Chinese President Xi Jinping has promoted Xu Qiling, Commander of the People’s Liberation Army’s Western Theatre Command which oversees the borders with India, to the rank of a General, amid the continued standoff along the Line of Actual Control (LAC) in eastern Ladakh.
Xi, who is also Chairman of the Central Military Commission (CMC) – the overall high command of the PLA, promoted 58-year-old Xu to the rank of General – the highest rank for officers in active service in China.
The other officers who were promoted to the rank of General included Commander of the Southern Theatre Command Wang Xiubin, Commander of the PLA Army Liu Zhenli, and Commander of the PLA Strategic Support (Missile) Force Ju Qiansheng, state-run Xinhua news agency reported.
Xi presented certificates of the orders he signed to them at a ceremony held by the CMC in Beijing on Monday.
Xu, who held the rank of Lt. Gen. previously, was appointed to head Western Theatre Command ground in June last year.
Xinhua in its report referred to Xu as the Commander of the PLA’s Western Theatre Command.
Regarded as the rising star in the PLA, Xu was one of the young generals promoted by Xi after he took the helm of the PLA in late 2012.
India and China were locked in a military standoff at multiple friction points in eastern Ladakh since early May last year.
However, the two sides completed the withdrawal of troops and weapons from the North and South banks of Pangong Lake in February following a series of military and diplomatic talks.
The two sides are now engaged in talks to extend the disengagement process to the remaining friction points.
India has been particularly pressing for disengagement of troops in Hot Springs, Gogra and Depsang.
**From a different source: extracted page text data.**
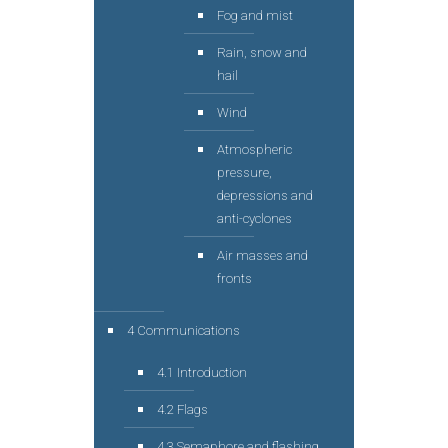
Fog and mist
Rain, snow and
hail
Wind
Atmospheric
pressure,
depressions and
anti-cyclones
Air masses and
fronts
4 Communications
4.1 Introduction
4.2 Flags
4.3 Semaphore and flashing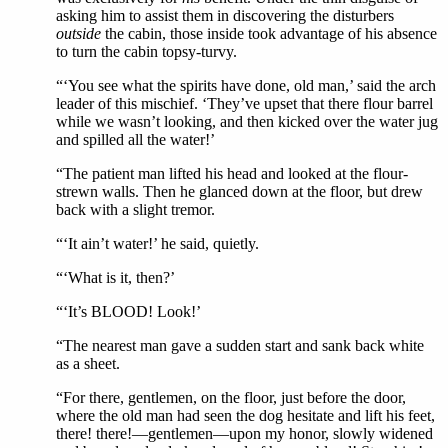
asking him to assist them in discovering the disturbers
outside
the cabin, those inside took advantage of his absence
to turn the cabin topsy-turvy.
“‘You see what the spirits have done, old man,’ said the arch
leader of this mischief. ‘They’ve upset that there flour barrel
while we wasn’t looking, and then kicked over the water jug
and spilled all the water!’
“The patient man lifted his head and looked at the flour-
strewn walls. Then he glanced down at the floor, but drew
back with a slight tremor.
“‘It ain’t water!’ he said, quietly.
“‘What is it, then?’
“‘It’s BLOOD! Look!’
“The nearest man gave a sudden start and sank back white
as a sheet.
“For there, gentlemen, on the floor, just before the door,
where the old man had seen the dog hesitate and lift his feet,
there! there!—gentlemen—upon my honor, slowly widened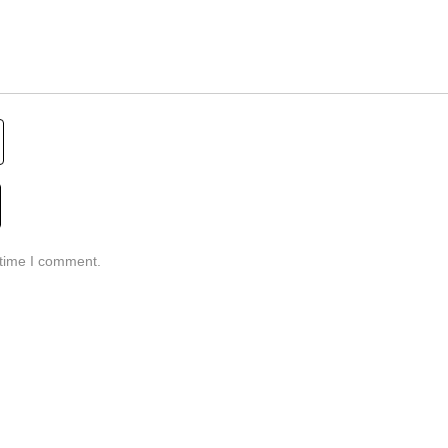
 time I comment.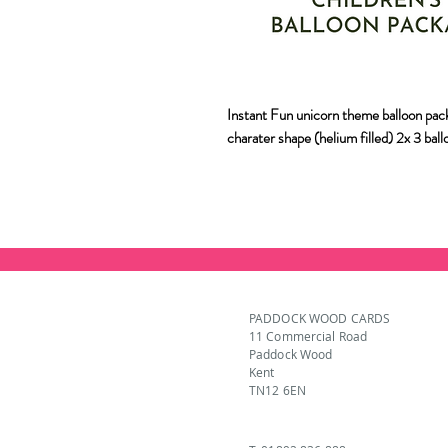
Instant Fun unicorn theme balloon pack
charater shape (helium filled) 2x 3 bal
PADDOCK WOOD CARDS
11 Commercial Road
Paddock Wood
Kent
TN12 6EN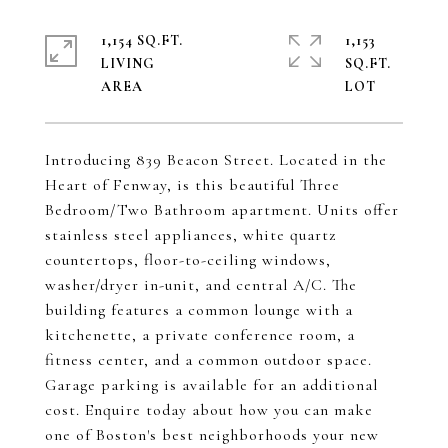
1,154 SQ.FT.
1,153
LIVING
SQ.FT.
Introducing 839 Beacon Street. Located in the
Heart of Fenway, is this beautiful Three
Bedroom/Two Bathroom apartment. Units offer
stainless steel appliances, white quartz
countertops, floor-to-ceiling windows,
washer/dryer in-unit, and central A/C. The
building features a common lounge with a
kitchenette, a private conference room, a
fitness center, and a common outdoor space.
Garage parking is available for an additional
cost. Enquire today about how you can make
one of Boston's best neighborhoods your new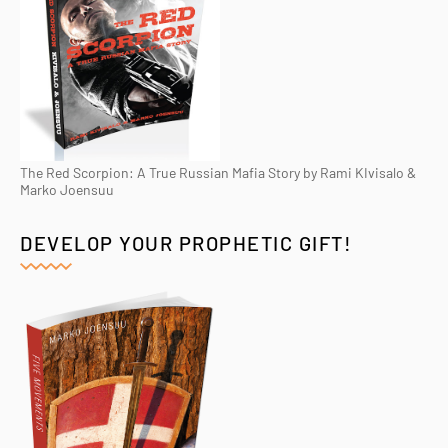
The Red Scorpion: A True Russian Mafia Story by Rami KIvisalo &
Marko Joensuu
DEVELOP YOUR PROPHETIC GIFT!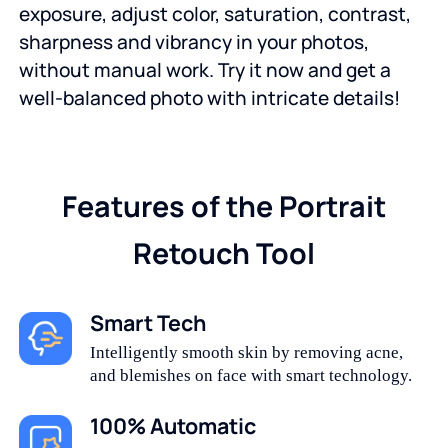
exposure, adjust color, saturation, contrast,
sharpness and vibrancy in your photos,
without manual work. Try it now and get a
well-balanced photo with intricate details!
Features of the Portrait
Retouch Tool
Smart Tech
Intelligently smooth skin by removing acne,
and blemishes on face with smart technology.
100% Automatic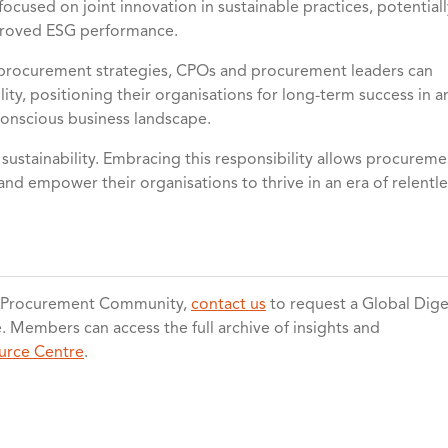
ocused on joint innovation in sustainable practices, potentiall
mproved ESG performance.
e procurement strategies, CPOs and procurement leaders can
ity, positioning their organisations for long-term success in a
conscious business landscape.
ustainability. Embracing this responsibility allows procureme
and empower their organisations to thrive in an era of relentle
l Procurement Community,
contact us
to request a Global Dige
Members can access the full archive of insights and
urce Centre
.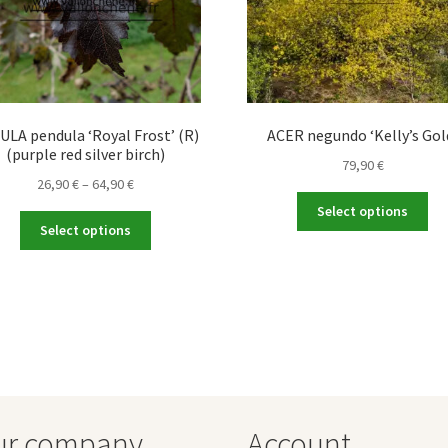
LA pendula ‘Royal Frost’ (R)
ACER negundo ‘Kelly’s Gol
(purple red silver birch)
79,90
€
Price
26,90
€
–
64,90
€
Thi
range:
Select options
This
pro
26,90 €
Select options
product
ha
through
has
mul
64,90 €
multiple
var
variants.
Th
The
opt
options
ma
may
be
be
ch
chosen
on
ur company
Account
on
the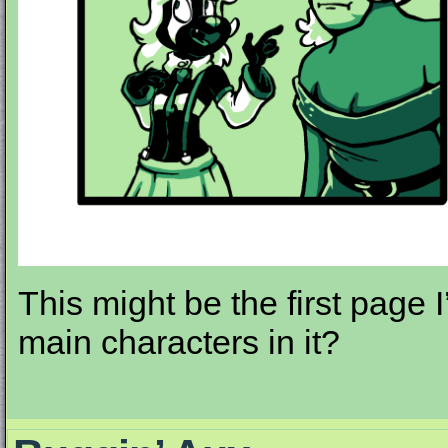
This might be the first page 
main characters in it?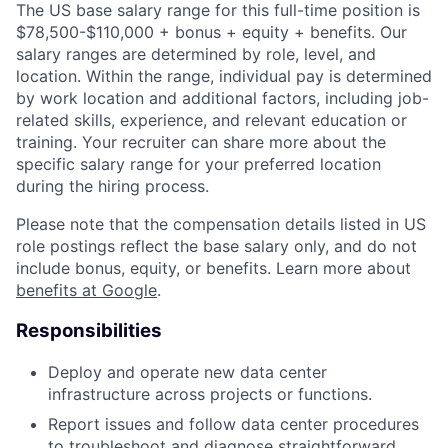
The US base salary range for this full-time position is
$78,500-$110,000 + bonus + equity + benefits. Our
salary ranges are determined by role, level, and
location. Within the range, individual pay is determined
by work location and additional factors, including job-
related skills, experience, and relevant education or
training. Your recruiter can share more about the
specific salary range for your preferred location
during the hiring process.
Please note that the compensation details listed in US
role postings reflect the base salary only, and do not
include bonus, equity, or benefits. Learn more about
benefits at Google
.
Responsibilities
Deploy and operate new data center
infrastructure across projects or functions.
Report issues and follow data center procedures
to troubleshoot and diagnose straightforward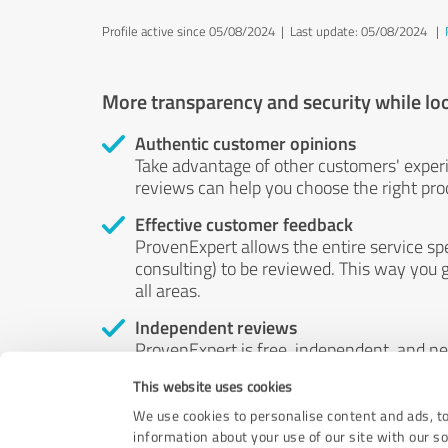
Profile active since 05/08/2024 |
Last update: 05/08/2024
|
More transparency and security while lo
Authentic customer opinions
Take advantage of other customers' exper
reviews can help you choose the right prod
Effective customer feedback
ProvenExpert allows the entire service sp
consulting) to be reviewed. This way you g
all areas.
Independent reviews
ProvenExpert is free, independent, and n
accord — their opinions are not for sale.
This website uses cookies
by money or by any other means.
We use cookies to personalise content and ads, to
information about your use of our site with our s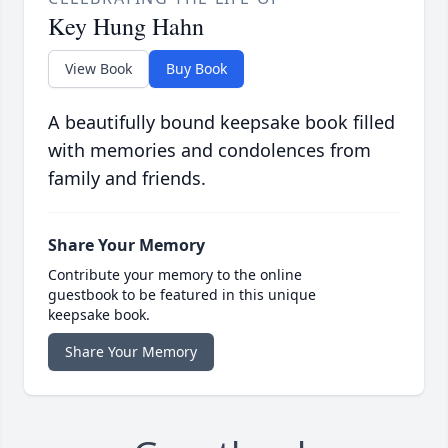
Key Hung Hahn
View Book
Buy Book
A beautifully bound keepsake book filled
with memories and condolences from
family and friends.
Share Your Memory
Contribute your memory to the online
guestbook to be featured in this unique
keepsake book.
Share Your Memory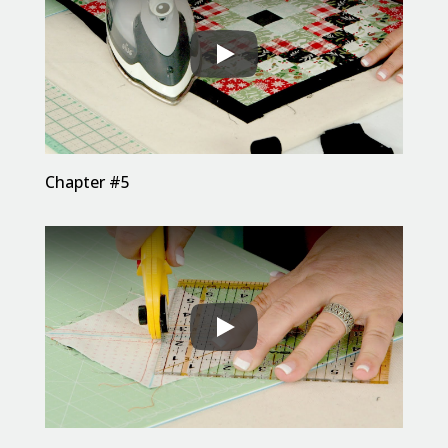
Chapter #5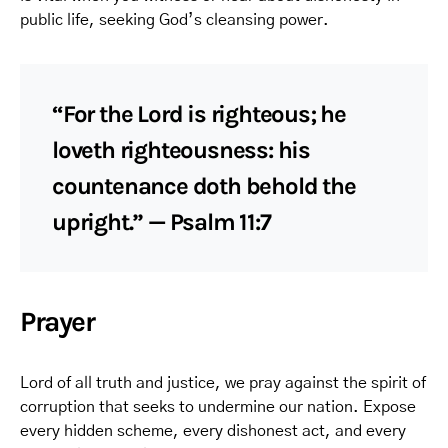
public life, seeking God’s cleansing power.
“For the Lord is righteous; he
loveth righteousness: his
countenance doth behold the
upright.” — Psalm 11:7
Prayer
Lord of all truth and justice, we pray against the spirit of
corruption that seeks to undermine our nation. Expose
every hidden scheme, every dishonest act, and every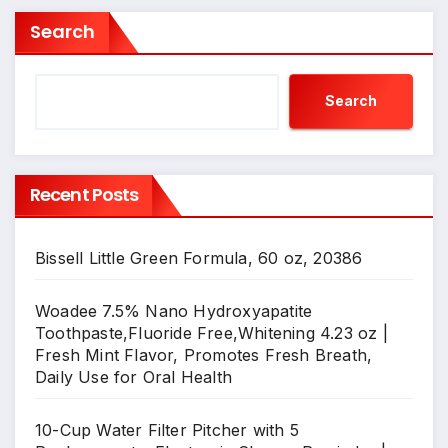
Search
Search
Recent Posts
Bissell Little Green Formula, 60 oz, 20386
Woadee 7.5% Nano Hydroxyapatite
Toothpaste,Fluoride Free,Whitening 4.23 oz |
Fresh Mint Flavor, Promotes Fresh Breath,
Daily Use for Oral Health
10-Cup Water Filter Pitcher with 5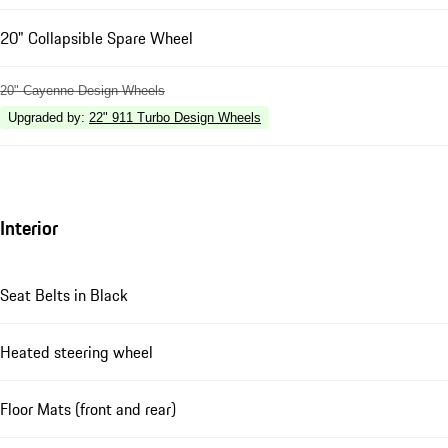
20" Collapsible Spare Wheel
20" Cayenne Design Wheels
Upgraded by
:
22" 911 Turbo Design Wheels
Interior
Seat Belts in Black
Heated steering wheel
Floor Mats (front and rear)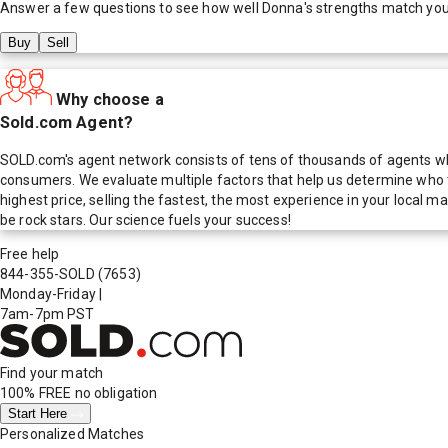
Answer a few questions to see how well
Donna
's strengths match yo
Buy
Sell
Why choose a
Sold.com Agent?
SOLD.com's agent network consists of tens of thousands of agents who
consumers. We evaluate multiple factors that help us determine who t
highest price, selling the fastest, the most experience in your local
be rock stars. Our science fuels your success!
Free help
844-355-SOLD
(7653)
Monday-Friday
|
7am-7pm PST
Find your match
100% FREE
no obligation
Start Here
Personalized Matches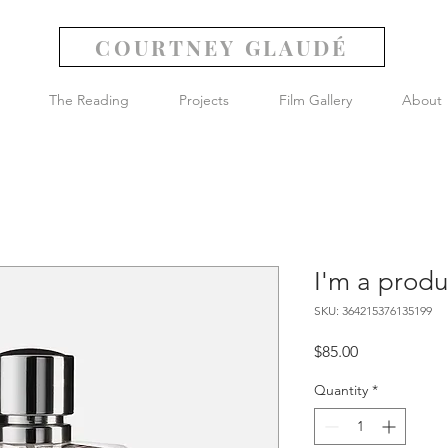
COURTNEY GLAUDÉ
The Reading
Projects
Film Gallery
About
I'm a produ
SKU: 364215376135199
Price
$85.00
Quantity
*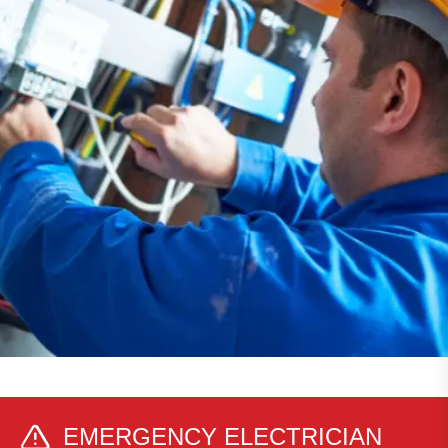
EMERGENCY ELECTRICIAN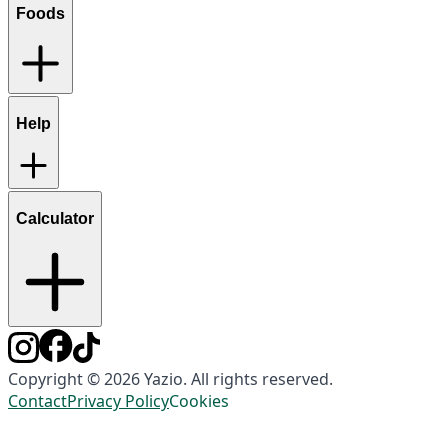
Foods
Help
Calculator
Copyright © 2026 Yazio. All rights reserved.
Contact
Privacy Policy
Cookies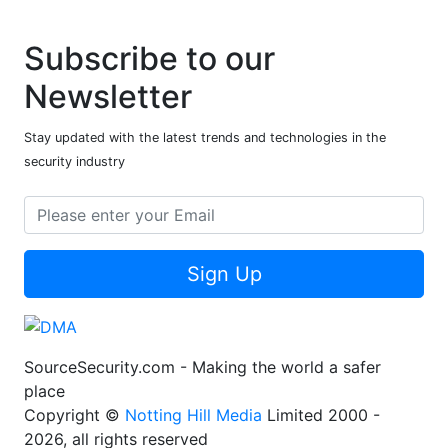
Subscribe to our
Newsletter
Stay updated with the latest trends and technologies in the
security industry
Sign Up
SourceSecurity.com - Making the world a safer
place
Copyright ©
Notting Hill Media
Limited 2000 -
2026, all rights reserved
According to military officials, each side currently has around 50,000 to 60,000 troops along the LAC in the sensitive high altitude sector.
There was no visible forward movement in disengagement of troops in the remaining friction points as the Chinese side did not show flexibility in their approach to this issue at the 11th round of military talks.
On June 25, India and China held a virtual meeting of the Working Mechanism for Consultation and Coordination (WMCC) on border affairs during which they had agreed to hold the next round of military talks at an early date to achieve the objective of complete disengagement in remaining friction points in eastern Ladakh.
The two sides had a “frank exchange” of views and decided to maintain dialogue to reach a mutually acceptable solution for withdrawal of troops in all friction points to enable progress in the overall ties, according to a statement by the Ministry of External Affairs (MEA) in New Delhi.